Please render part of the data as a numbered list, leaving out any blank lines: begin at the line that contains "Thordendal (8 string" and stop after the line that contains "12.6.8 0.7.4 |".
****************************************
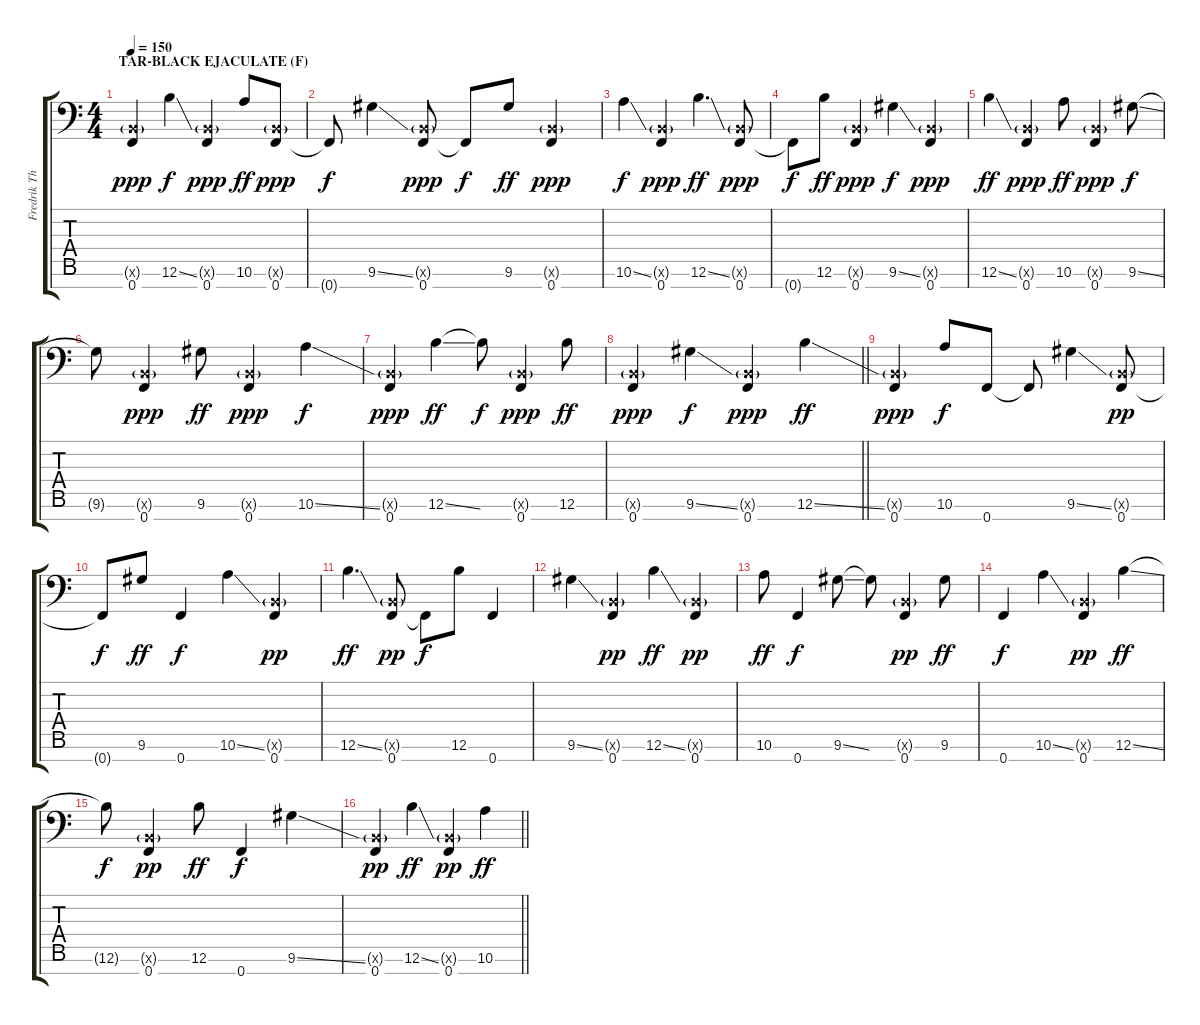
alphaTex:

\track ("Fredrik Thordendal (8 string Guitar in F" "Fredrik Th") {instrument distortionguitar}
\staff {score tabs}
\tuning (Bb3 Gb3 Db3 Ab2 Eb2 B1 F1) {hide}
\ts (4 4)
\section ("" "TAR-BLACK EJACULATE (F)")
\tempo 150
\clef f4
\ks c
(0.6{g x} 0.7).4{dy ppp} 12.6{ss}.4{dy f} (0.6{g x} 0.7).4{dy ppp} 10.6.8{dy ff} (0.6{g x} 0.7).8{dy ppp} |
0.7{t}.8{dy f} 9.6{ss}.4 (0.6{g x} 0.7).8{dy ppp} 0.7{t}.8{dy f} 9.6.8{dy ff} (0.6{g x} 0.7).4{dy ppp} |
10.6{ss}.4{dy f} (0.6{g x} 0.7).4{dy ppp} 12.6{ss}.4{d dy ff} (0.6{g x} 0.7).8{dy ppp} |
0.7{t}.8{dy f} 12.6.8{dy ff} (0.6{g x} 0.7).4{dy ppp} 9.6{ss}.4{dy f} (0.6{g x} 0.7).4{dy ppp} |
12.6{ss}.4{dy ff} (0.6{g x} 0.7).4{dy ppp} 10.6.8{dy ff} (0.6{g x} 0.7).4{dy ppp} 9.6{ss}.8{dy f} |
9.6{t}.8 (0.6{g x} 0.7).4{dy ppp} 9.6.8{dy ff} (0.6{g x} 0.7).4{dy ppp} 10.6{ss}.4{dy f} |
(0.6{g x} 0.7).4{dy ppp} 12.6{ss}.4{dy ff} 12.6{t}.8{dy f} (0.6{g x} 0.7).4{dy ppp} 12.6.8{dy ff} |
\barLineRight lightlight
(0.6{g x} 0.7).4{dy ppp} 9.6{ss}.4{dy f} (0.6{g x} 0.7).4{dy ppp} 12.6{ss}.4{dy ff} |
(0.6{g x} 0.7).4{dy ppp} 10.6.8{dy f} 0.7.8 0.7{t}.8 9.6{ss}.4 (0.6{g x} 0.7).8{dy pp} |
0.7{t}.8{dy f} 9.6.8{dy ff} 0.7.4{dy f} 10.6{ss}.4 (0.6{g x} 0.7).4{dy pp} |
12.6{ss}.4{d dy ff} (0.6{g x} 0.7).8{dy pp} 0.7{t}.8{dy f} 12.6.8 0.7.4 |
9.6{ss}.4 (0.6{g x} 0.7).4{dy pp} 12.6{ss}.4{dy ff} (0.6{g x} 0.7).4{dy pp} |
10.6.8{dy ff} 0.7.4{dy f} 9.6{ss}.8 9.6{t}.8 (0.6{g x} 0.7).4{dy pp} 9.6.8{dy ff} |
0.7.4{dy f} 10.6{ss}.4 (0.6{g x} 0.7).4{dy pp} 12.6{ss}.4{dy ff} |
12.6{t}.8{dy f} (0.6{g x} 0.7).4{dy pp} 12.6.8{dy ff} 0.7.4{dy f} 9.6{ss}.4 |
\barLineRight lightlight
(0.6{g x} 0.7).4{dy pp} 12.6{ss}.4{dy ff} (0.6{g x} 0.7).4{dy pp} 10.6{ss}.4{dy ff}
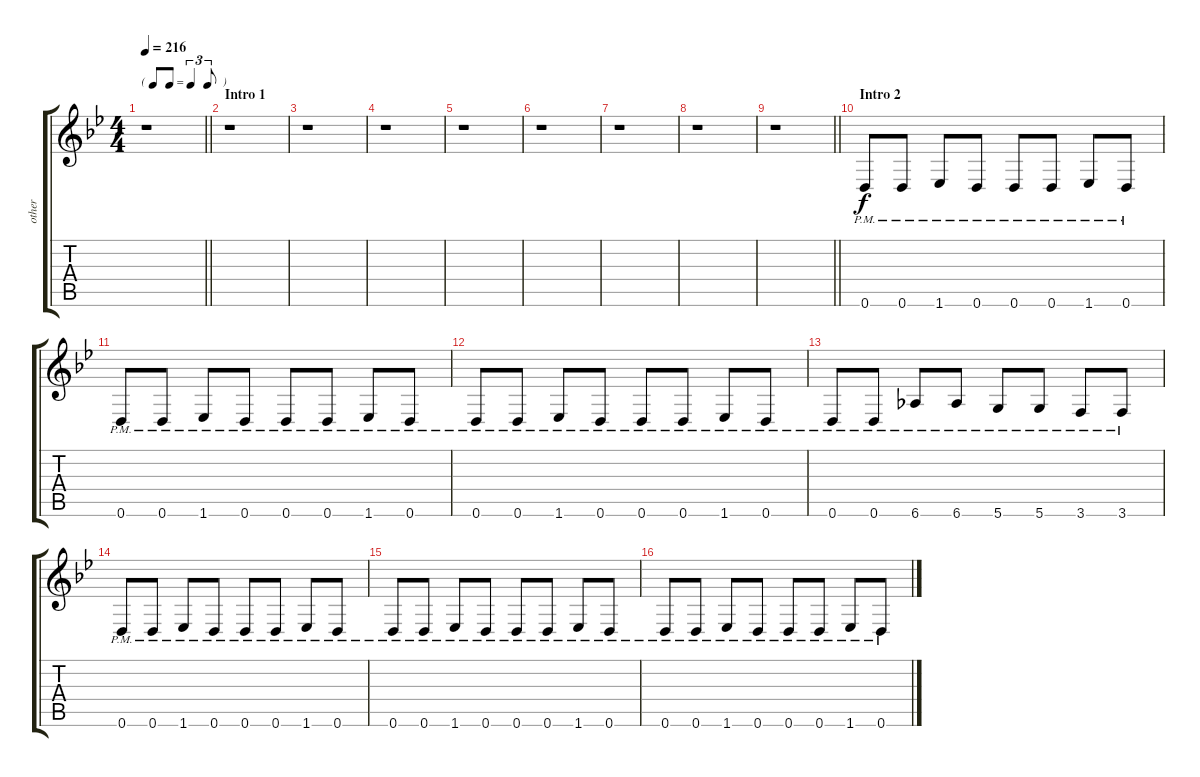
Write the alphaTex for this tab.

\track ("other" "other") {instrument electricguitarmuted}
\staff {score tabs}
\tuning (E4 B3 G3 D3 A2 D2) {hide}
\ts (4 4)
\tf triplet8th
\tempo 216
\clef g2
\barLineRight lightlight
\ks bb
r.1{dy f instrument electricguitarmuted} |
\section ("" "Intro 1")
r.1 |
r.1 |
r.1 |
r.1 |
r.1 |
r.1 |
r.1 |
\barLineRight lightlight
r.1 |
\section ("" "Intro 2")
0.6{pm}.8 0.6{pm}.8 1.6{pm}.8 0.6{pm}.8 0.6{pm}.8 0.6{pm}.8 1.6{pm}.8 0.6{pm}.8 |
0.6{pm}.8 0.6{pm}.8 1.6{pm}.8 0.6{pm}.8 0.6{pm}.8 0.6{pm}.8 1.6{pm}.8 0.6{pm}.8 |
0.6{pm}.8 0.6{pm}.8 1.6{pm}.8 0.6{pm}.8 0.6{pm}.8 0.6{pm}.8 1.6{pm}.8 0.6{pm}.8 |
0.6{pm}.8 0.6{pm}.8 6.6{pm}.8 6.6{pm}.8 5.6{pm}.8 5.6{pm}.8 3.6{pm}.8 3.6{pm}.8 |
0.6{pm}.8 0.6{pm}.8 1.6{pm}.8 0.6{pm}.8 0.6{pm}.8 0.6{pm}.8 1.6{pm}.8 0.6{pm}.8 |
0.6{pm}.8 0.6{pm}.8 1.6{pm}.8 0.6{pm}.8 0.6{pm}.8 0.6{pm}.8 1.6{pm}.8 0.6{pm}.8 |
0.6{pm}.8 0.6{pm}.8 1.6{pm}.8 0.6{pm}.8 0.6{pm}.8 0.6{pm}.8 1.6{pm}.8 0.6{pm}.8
****************************************
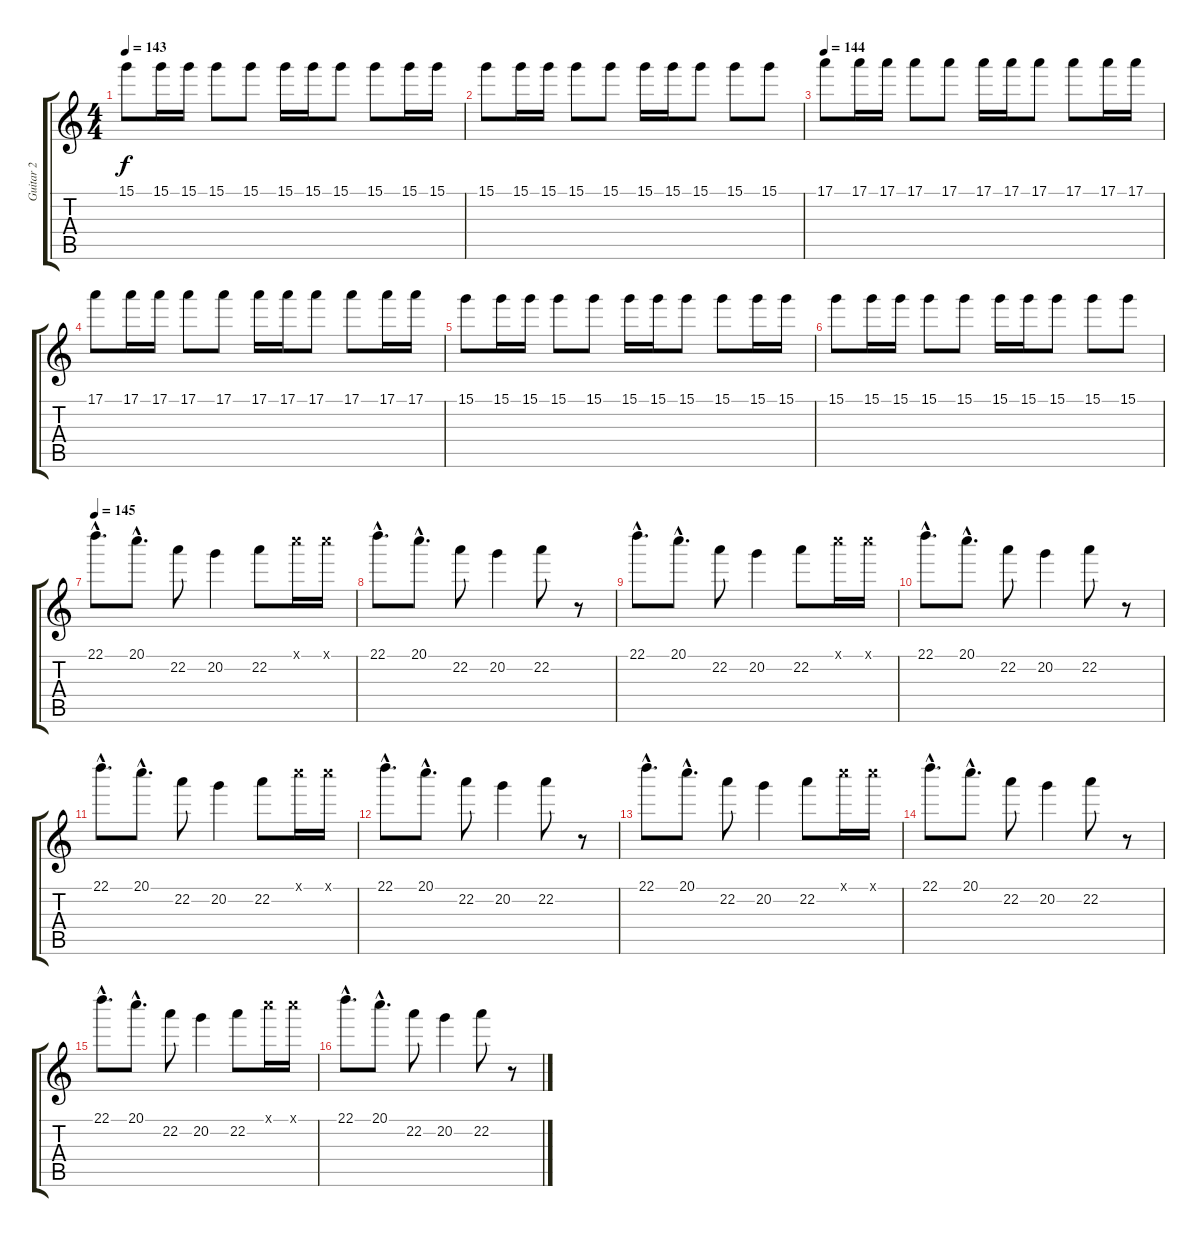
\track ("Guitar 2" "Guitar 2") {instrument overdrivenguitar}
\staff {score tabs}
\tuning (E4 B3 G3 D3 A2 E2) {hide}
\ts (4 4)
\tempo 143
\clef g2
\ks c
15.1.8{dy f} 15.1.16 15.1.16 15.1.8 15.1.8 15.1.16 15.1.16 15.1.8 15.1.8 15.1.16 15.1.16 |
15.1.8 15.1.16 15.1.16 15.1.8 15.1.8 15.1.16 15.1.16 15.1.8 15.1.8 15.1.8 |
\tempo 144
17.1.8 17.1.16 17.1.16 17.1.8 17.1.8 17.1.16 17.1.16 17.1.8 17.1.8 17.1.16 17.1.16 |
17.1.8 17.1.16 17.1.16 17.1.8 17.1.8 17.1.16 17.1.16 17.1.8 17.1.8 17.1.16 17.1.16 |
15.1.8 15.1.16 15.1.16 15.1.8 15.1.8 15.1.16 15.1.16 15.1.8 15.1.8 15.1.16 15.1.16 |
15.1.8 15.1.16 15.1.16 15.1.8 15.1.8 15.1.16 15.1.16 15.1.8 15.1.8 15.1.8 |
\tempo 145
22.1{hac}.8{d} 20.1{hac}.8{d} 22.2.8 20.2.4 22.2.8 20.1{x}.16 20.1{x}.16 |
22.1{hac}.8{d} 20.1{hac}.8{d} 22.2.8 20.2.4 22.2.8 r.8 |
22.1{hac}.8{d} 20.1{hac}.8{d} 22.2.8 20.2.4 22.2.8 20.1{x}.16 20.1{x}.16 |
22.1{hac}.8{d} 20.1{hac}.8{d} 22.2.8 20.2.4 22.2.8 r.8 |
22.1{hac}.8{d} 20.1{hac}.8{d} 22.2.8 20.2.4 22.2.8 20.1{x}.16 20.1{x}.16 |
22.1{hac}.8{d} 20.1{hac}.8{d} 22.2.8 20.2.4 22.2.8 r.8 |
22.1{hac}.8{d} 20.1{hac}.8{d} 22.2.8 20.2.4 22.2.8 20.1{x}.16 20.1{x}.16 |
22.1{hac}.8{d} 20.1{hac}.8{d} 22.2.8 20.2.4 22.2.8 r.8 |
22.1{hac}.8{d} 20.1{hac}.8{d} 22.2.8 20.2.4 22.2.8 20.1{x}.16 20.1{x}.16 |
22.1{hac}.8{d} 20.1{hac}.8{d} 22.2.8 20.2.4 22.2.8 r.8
****************************************
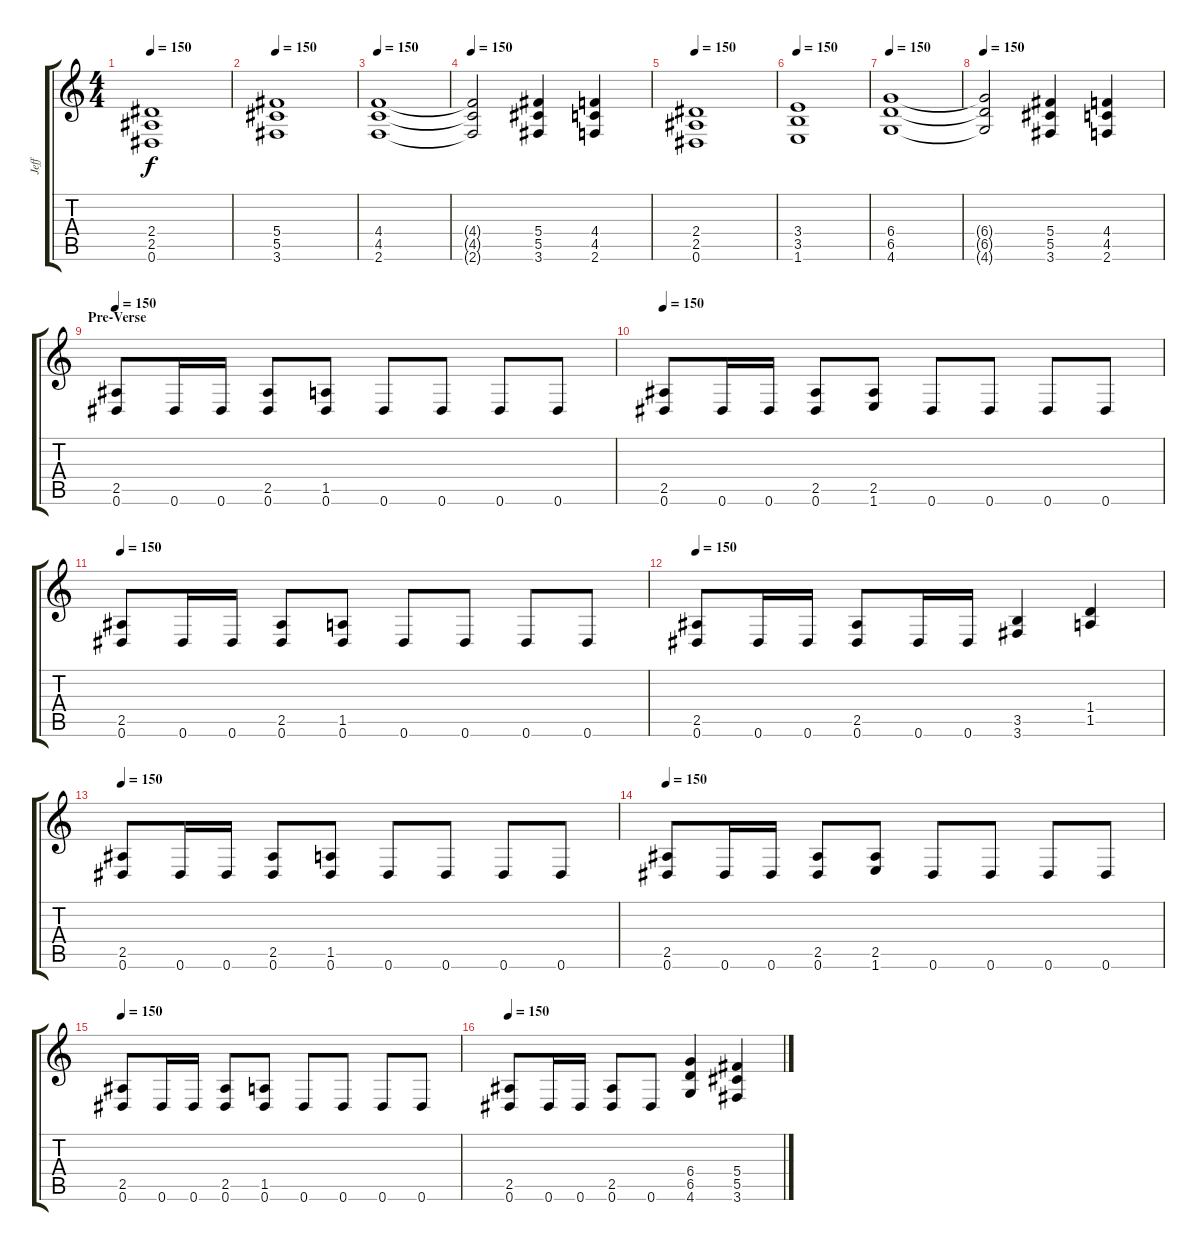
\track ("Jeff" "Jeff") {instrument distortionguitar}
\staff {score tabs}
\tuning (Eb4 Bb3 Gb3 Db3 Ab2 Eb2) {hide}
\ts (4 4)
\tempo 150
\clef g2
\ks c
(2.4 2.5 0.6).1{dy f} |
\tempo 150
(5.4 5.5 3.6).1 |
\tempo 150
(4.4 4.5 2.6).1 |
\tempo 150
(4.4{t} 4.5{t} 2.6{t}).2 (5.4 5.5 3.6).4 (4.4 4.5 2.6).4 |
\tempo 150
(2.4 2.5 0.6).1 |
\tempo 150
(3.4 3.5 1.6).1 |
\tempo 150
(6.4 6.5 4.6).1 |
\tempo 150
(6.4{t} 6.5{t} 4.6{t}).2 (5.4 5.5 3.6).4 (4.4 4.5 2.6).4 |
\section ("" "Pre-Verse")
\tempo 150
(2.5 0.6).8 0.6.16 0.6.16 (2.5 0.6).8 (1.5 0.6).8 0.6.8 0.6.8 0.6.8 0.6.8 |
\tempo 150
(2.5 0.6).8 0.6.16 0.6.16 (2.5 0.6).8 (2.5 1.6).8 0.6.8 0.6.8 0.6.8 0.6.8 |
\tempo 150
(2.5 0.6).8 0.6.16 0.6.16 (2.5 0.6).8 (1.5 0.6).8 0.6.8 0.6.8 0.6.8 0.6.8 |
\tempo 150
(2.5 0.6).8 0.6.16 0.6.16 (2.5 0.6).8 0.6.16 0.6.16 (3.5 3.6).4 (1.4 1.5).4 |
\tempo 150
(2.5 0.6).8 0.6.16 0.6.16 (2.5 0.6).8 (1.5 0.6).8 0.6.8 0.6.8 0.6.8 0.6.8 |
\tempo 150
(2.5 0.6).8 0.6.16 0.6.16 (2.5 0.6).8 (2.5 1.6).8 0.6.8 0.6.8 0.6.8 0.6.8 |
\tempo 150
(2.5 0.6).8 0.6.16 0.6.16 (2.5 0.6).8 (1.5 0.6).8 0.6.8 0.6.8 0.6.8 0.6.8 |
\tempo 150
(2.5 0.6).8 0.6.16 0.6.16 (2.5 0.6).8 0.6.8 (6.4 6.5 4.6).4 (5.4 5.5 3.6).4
****************************************
◆ **EXERCISE SOLUTION**:
1. \track ("Fredrik Thordendal (8 string Guitar in F" "Fredrik Th") {instrument distortionguitar}
2. \staff {score tabs}
3. \tuning (Bb3 Gb3 Db3 Ab2 Eb2 B1 F1) {hide}
4. \ts (4 4)
5. \section ("" "TAR-BLACK EJACULATE (F)")
6. \tempo 150
7. \clef f4
8. \ks c
9. (0.6{g x} 0.7).4{dy ppp} 12.6{ss}.4{dy f} (0.6{g x} 0.7).4{dy ppp} 10.6.8{dy ff} (0.6{g x} 0.7).8{dy ppp} |
10. 0.7{t}.8{dy f} 9.6{ss}.4 (0.6{g x} 0.7).8{dy ppp} 0.7{t}.8{dy f} 9.6.8{dy ff} (0.6{g x} 0.7).4{dy ppp} |
11. 10.6{ss}.4{dy f} (0.6{g x} 0.7).4{dy ppp} 12.6{ss}.4{d dy ff} (0.6{g x} 0.7).8{dy ppp} |
12. 0.7{t}.8{dy f} 12.6.8{dy ff} (0.6{g x} 0.7).4{dy ppp} 9.6{ss}.4{dy f} (0.6{g x} 0.7).4{dy ppp} |
13. 12.6{ss}.4{dy ff} (0.6{g x} 0.7).4{dy ppp} 10.6.8{dy ff} (0.6{g x} 0.7).4{dy ppp} 9.6{ss}.8{dy f} |
14. 9.6{t}.8 (0.6{g x} 0.7).4{dy ppp} 9.6.8{dy ff} (0.6{g x} 0.7).4{dy ppp} 10.6{ss}.4{dy f} |
15. (0.6{g x} 0.7).4{dy ppp} 12.6{ss}.4{dy ff} 12.6{t}.8{dy f} (0.6{g x} 0.7).4{dy ppp} 12.6.8{dy ff} |
16. \barLineRight lightlight
17. (0.6{g x} 0.7).4{dy ppp} 9.6{ss}.4{dy f} (0.6{g x} 0.7).4{dy ppp} 12.6{ss}.4{dy ff} |
18. (0.6{g x} 0.7).4{dy ppp} 10.6.8{dy f} 0.7.8 0.7{t}.8 9.6{ss}.4 (0.6{g x} 0.7).8{dy pp} |
19. 0.7{t}.8{dy f} 9.6.8{dy ff} 0.7.4{dy f} 10.6{ss}.4 (0.6{g x} 0.7).4{dy pp} |
20. 12.6{ss}.4{d dy ff} (0.6{g x} 0.7).8{dy pp} 0.7{t}.8{dy f} 12.6.8 0.7.4 |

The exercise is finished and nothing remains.